EXERCISE TEXT |
We must also consider the claims in relation to the other
named defendants, the officers and employees of the two corporate
entities. See, e.g, Banks v. Wolk, 918 F.2d 418, 424 (3d Cir.
1990) (leaving RICO action intact against certain individual
defendants while dismissing the corporate defendant for failure to
withstand distinctiveness requirement); Kehr Packages, Inc. v.
Fidelcor, Inc., 926 F.2d 1406, 1411 (3d Cir. 1991) (considering
§ 1962(c) claim separately for each defendant's fulfillment of
distinctiveness and other requirements). As we explained above,
Khurana's complaint essentially pleads the corporation as the
enterprise. Section 1962(c) may impose liability on individual
corporate officers and employees who conduct the corporate
enterprise which employs them through a pattern of racketeering
activity. See Jaguar Cars, Inc. v. Royal Oaks Motor Car Co., 46
F.3d 258, 266-269 (3d Cir. 1995); United States v. Robinson, 8 F.3d
398, 407 (7th Cir. 1993); Sever v. Alaska Pulp Corp., 978 F.2d
1529, 1534 (9th Cir. 1992); Ashland Oil, Inc. v. Arnett, 875 F.2d
1271, 1280 (7th Cir. 1989); McCullough v. Suter, 757 F.2d 142, 144
(7th Cir. 1985); see also Securitron, 65 F.3d at 263. Accordingly,
we reverse the dismissal of the remaining § 1962(c)-related claims
against the three individual defendants.
CONCLUSION
For the foregoing reasons, we REVERSE in part and AFFIRM in
part. We affirm the district court's dismissal of Khurana's claims
based on alleged violations of § 1962(c) and § 1962(d) (to the
extent they allege conspiracy to violate § 1962(c)) against the two
28

corporate defendants. We also affirm the district court's
dismissal of all claims alleging injury from "illegal competition."

TASK REQUIREMENTS |
**A)** Please reproduce everything in the RICO opinion from "We must also" down to "424 (3d Cir.", replacing "entities" with "companies".
**B)** Pick up the RICO opinion after its final sentence and keep writing it.

Data entries |
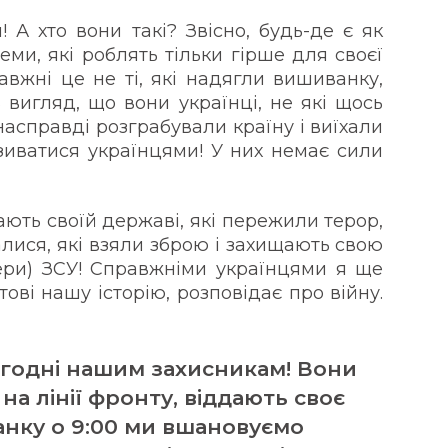
А хто вони такі? Звісно, будь-де є як
чеми, які роблять тільки гірше для своєї
равжні це не ті, які надягли вишиванку,
 вигляд, що вони українці, не які щось
насправді розграбували країну і виїхали
азиватися українцями! У них немає сили
гають своїй державі, які пережили терор,
здалися, які взяли зброю і захищають свою
тери) ЗСУ! Справжніми українцями я ще
тові нашу історію, розповідає про війну.
огодні нашим захисникам! Вони
а лінії фронту, віддають своє
нку о 9:00 ми вшановуємо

TASK RESPONSES |
**A)**
We must also consider the claims in relation to the other
named defendants, the officers and employees of the two corporate
companies. See, e.g, Banks v. Wolk, 918 F.2d 418, 424 (3d Cir.

**B)**
Additionally, we affirm the district court's dismissal of Khurana's
claims alleging termination injuries as a result of § 1962(b) and
§ 1962(c) violations. We reverse the district court's dismissal of
all other claims with directions to reinstate them for further
proceedings consistent with this opinion.9
9
Our reversal of the dismissal of these claims is not meant to
express any opinion as to other issues related to these claims which the
district court may address on remand. Given that the parties did not brief
any other issues to the district court and that only the appellant briefed
the properness of his pleadings of RICO violations, we have concerned
ourselves only with the district court's legal conclusions supporting its
dismissal of Khurana's RICO claims, namely the issues of proximate
causation for his standing and the necessary distinctiveness for the §
1962(c)-related claims. We leave any other issues or challenges for the
district court's consideration in the first instance. See Youmons v.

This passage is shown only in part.